None of these songs changed my life like this one. I went from BJ the Chicago Kid to Grammy-nominated BJ the Chicago Kid. —BJ
According to Campbell, if he keeps it soulful and sexy and classy, BJ can be just what Brother Marvin was to the music industry: here forever, not just for an era. But it has been—and will continue to be—a slow, patient climb. He has work to do to get people on board (“It’s still under appreciated,” he replies when asked if his potential didn’t get realized soon enough), but it’s a journey on which BJ is happy to embark. “I’m starting to understand I’m that one new thing that takes time for people to understand. It doesn’t happen in a day. Everybody isn’t Bryson Tiller, and Bryson Tiller isn’t everybody,” he says, saluting the rapid rise of 2016’s R&B/”TrapSoul” wunderkind. “I understand and enjoy my process. In 10 years, we’ll all look back and understand the journey we took and the curves and the turns and the straights and understand the path we built.”
With the unexpected earthly departures of Prince, Muhammad Ali, David Bowie and others who spoke up and inspired the world with their craft, it’s easy to feel like Gen Z is in short supply of living legends. Although it’s too soon to tell, BJ has confidence that today’s crop of creators will rise to the occasion when it’s all said and done. Maybe he’ll be one of them. “We don’t know til it’s over,” he says. “That’s why you gotta bust your a** everyday. You’ll either be read about or you’ll be doing the reading.”

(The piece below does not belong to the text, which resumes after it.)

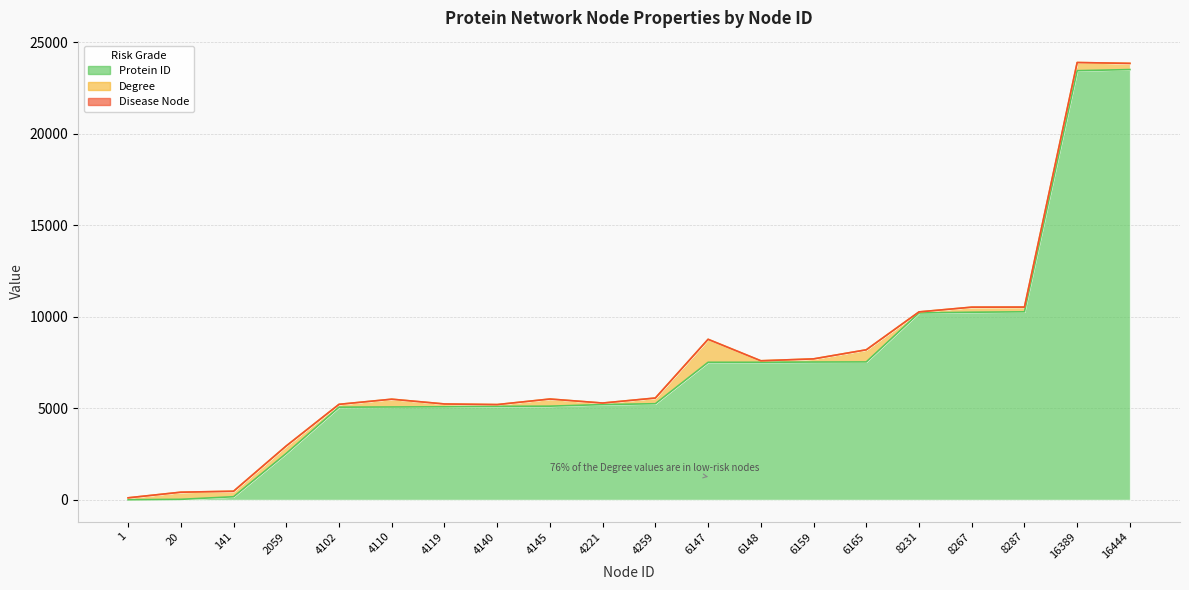

What is the difference between the second highest and second lowest values in the Protein ID series?

23426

BJ’s own legacy is still being written every day, with every earnest note and every moment spent as one of this generation’s R&B/soul torchbearers, and he’s proud of the wet ink on the page. The applause he’s been privy to is deserved, and he’s confident in how he’s held up to the icons that paved the way before him. He knows what he stands for and is genuinely proud of the truthful stories he’s sharing. What makes BJ worthy of respect and rememberence is the fact that he tells his stories with such a celebration of the immeasurable wonder and magic of jet-black music—an undeniably resonant worldwide force since the advent of the drum—and is a part of a continuum that truly means something.
“I feel like every day, I really do strive to be better, and the people around me know that,” he says. “Make sure those dudes play [Louis Armstrong’s] ‘What A Wonderful World’ when they release the doves, when they take me back to my ‘hood. Don’t play ‘Notorious Thugs’ until after ‘What A Wonderful World.’ Give me that classy Mafioso moment, and then turn it up. But give me that classy ending. Give me that. I deserve it. I deserve that.”